Our companies have no shortage of effective singers in their twenties as was highlighted by John Heuzenroeder as the novice in Budd and Michael Raymond Martin as Fenton in Falstaff. The task is to nurture them into the secondo tenors that we do lack. Miking does not help one know how good a voice is but it cannot conceal those who should not be allowed on any stage, of which there was only one in Ariodante. Those young principals, most in their post-graduate years, relaxed into their demanding roles, guided by Graeme Abbott who did all that could be hoped with the band. The cast of Iphis in Melbourne were splendid but deserved a less breezily monochromatic score and a libretto with tension in the first half when it relied on the cleverness of the dialogue which might have worked had more of the words been audible.

Bryn Terfel’s falsetto was proof positive of his baritone which did not thin as he went octaves high, a range equalled by his dramatics which were jovial without reducing Sir John to a poltroon. His manner though was not markedly distinct from that of  Jonathan Summers in Melbourne. Indeed, so alike have been the three Falstaffs in this travelling production that I wonder whether the costumes, especially the white one in which the knight goes awooing, could perform the part by themselves. Terfel’s reserves of both playfulness and power reminded us of what a world-class voice is like. As Angus Wood put it in these pages in June: ‘It’s inspiring and it’s humiliating’. Michael Lewis as Page in Brisbane confirmed the esteem that makes him one of our stars. Terfel’s presence lifted Lewis’s Sydney performance but the contrast also showed up some fraying. You knew that Terfel could go on giving, whereas Lewis had put himself at the extremity of his talents. Yvonne Kenny as Alice Ford presented the unprecedented pleasure of an underparted principal. The role does not require all her virtuosity, although Verdi advised that ‘the main character in Falstaff is not Falstaff but Alice’, and so Kenny would delighted him as much as she did us, and as did Rosemary Gunn as Meg Page.

The only musical disappointment at Falstaff came from the pit where Simone Young failed to spark the spontaneity needed to propel the action and to display the aural colourings underlined by the coordinated tonings in the costumes. Falstaff is a snare because the 1950 Toscanini mono recording from RCA not only set a standard for this work but for all of Verdi, and some would say for all opera recordings. Although it is neither appropriate nor fair, we now go to live performances with our heads pre-tuned by recordings - the magnificent, the horrendous and the indifferent. Whether or not a conductor relies on this or that effect from Toscanni is irrelevant. What counts is that Toscanni has impressed on us that Falstaff is rich fare where the drama continues in the orchestral score, much of which is worth hearing for its instrumentation. The concern is not that Young failed the Toscanni test but that she let Verdi down.

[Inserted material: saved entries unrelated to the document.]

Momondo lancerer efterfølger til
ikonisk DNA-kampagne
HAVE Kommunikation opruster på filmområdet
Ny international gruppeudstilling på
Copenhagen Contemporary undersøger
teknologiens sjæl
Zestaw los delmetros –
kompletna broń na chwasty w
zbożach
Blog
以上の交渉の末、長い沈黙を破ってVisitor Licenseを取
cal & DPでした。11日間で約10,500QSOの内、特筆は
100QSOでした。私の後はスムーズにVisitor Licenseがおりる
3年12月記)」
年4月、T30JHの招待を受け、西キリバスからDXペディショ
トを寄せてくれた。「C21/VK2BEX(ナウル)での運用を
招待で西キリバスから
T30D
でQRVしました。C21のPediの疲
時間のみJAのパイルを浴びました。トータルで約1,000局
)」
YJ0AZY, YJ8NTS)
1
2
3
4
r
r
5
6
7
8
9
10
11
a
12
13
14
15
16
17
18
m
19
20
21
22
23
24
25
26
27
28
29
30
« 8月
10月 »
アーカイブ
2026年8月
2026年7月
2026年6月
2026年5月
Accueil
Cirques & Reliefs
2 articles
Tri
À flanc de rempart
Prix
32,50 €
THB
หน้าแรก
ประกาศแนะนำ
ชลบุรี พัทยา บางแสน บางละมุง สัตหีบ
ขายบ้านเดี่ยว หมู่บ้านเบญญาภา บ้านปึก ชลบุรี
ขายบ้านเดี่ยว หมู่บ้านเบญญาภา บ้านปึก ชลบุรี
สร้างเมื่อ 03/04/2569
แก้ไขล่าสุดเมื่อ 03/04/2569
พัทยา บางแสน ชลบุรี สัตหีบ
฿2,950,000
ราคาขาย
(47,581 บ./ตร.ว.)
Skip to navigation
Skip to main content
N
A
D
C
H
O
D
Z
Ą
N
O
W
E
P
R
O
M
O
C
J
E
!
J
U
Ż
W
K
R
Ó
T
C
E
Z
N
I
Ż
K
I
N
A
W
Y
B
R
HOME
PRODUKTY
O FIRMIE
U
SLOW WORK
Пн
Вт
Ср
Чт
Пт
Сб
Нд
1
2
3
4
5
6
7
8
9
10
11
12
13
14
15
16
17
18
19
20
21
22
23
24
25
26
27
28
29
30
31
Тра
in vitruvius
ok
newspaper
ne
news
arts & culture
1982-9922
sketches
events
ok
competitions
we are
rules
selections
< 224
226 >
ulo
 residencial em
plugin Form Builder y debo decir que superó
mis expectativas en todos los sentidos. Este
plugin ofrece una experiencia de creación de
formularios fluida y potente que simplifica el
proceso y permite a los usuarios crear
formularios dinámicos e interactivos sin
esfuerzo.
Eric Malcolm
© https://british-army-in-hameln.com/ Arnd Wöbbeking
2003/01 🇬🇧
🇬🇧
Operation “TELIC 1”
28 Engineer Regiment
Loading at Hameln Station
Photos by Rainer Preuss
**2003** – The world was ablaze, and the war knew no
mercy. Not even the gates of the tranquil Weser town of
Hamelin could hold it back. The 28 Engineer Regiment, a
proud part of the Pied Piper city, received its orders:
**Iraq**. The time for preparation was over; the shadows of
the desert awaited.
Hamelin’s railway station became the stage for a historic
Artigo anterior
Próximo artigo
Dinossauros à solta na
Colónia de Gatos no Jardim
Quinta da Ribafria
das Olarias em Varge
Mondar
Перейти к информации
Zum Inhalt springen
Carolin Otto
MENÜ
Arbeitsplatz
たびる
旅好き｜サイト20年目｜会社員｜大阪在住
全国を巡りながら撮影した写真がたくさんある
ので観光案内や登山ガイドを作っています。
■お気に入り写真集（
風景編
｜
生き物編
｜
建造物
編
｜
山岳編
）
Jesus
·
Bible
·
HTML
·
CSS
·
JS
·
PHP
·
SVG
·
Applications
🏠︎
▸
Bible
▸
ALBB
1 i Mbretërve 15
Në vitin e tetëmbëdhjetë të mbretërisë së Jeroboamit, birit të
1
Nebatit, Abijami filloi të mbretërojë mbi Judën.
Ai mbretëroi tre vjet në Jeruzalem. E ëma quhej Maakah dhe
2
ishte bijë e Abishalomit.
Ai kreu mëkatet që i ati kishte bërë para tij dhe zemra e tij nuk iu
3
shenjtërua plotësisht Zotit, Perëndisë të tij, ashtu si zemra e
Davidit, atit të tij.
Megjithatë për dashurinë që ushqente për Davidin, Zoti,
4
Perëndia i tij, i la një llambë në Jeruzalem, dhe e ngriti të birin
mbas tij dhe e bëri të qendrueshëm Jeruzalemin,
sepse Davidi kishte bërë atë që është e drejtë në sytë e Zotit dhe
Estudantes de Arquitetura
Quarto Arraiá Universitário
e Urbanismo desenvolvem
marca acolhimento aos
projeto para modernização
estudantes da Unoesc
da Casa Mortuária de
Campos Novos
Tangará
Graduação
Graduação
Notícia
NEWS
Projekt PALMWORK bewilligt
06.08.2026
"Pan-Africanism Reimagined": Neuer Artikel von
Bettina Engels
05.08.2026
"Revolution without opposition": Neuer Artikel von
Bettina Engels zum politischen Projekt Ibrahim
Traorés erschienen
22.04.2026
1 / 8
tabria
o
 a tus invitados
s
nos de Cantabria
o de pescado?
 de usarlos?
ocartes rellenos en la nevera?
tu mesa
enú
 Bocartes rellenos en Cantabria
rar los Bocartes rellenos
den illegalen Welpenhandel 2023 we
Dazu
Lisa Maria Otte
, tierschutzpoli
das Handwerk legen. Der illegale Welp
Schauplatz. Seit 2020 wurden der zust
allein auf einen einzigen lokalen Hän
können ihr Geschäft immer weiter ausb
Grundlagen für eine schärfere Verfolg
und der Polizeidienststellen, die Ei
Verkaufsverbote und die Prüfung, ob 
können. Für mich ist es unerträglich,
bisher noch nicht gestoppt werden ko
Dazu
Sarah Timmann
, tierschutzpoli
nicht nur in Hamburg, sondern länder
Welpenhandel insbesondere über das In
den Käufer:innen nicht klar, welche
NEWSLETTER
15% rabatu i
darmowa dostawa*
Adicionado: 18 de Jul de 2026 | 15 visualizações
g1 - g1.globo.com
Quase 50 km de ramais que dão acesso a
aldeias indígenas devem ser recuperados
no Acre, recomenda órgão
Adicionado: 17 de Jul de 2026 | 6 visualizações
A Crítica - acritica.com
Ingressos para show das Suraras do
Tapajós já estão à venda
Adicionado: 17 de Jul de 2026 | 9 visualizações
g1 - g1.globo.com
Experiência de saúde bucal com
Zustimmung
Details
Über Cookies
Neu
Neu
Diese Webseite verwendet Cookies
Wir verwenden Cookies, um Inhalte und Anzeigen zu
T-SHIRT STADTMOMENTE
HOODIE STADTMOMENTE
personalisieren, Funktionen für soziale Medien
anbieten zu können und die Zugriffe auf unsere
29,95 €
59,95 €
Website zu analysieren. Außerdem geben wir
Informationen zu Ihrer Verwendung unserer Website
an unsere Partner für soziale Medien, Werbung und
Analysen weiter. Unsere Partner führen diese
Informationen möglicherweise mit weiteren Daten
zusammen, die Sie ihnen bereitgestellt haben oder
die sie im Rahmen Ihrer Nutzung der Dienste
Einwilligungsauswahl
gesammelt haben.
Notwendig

Young’s plans as Opera Australia’s artistic director are more encouraging. She has been auditioning players and choristers. She plans more concerts to showcase the orchestra, as is normal in German houses, and thereby raise its standard of performance for the theatre. She wants to extend the repertoire to include more East European works. She is thinking about how the Opera House pit can be re-engineered. As much as we can sympathise with anyone forced to work in that black hole, other conductors have secured sounds superior to her Falstaff, which was the third time I had heard her conduct. The first was at the 1996 Melbourne Festival with Richard Strauss’s Die Frau Ohne Shatten when rumour of conflicts with the players led me to postpone judgement. Last year, I attributed the woefulness of her Melbourne Tannhauser to the demoralised state of that orchestra after the absorption of the VSO. In August, she has another chance with Don Carlo.

Concern about Star City as a venue for the Monteverdi has been given about as a reason for poorer than hoped for ticket sales. But there is nothing unique in tying a Casino to an Opera House, as visitors to Wiesbaden well know, and Sydney’s Opera House was funded by a lottery. For Australians to object to attending high art in a casino when we live in a society governed by the stock exchange carries as much conviction as a brothel keeper’s complaint that a church has opened next door.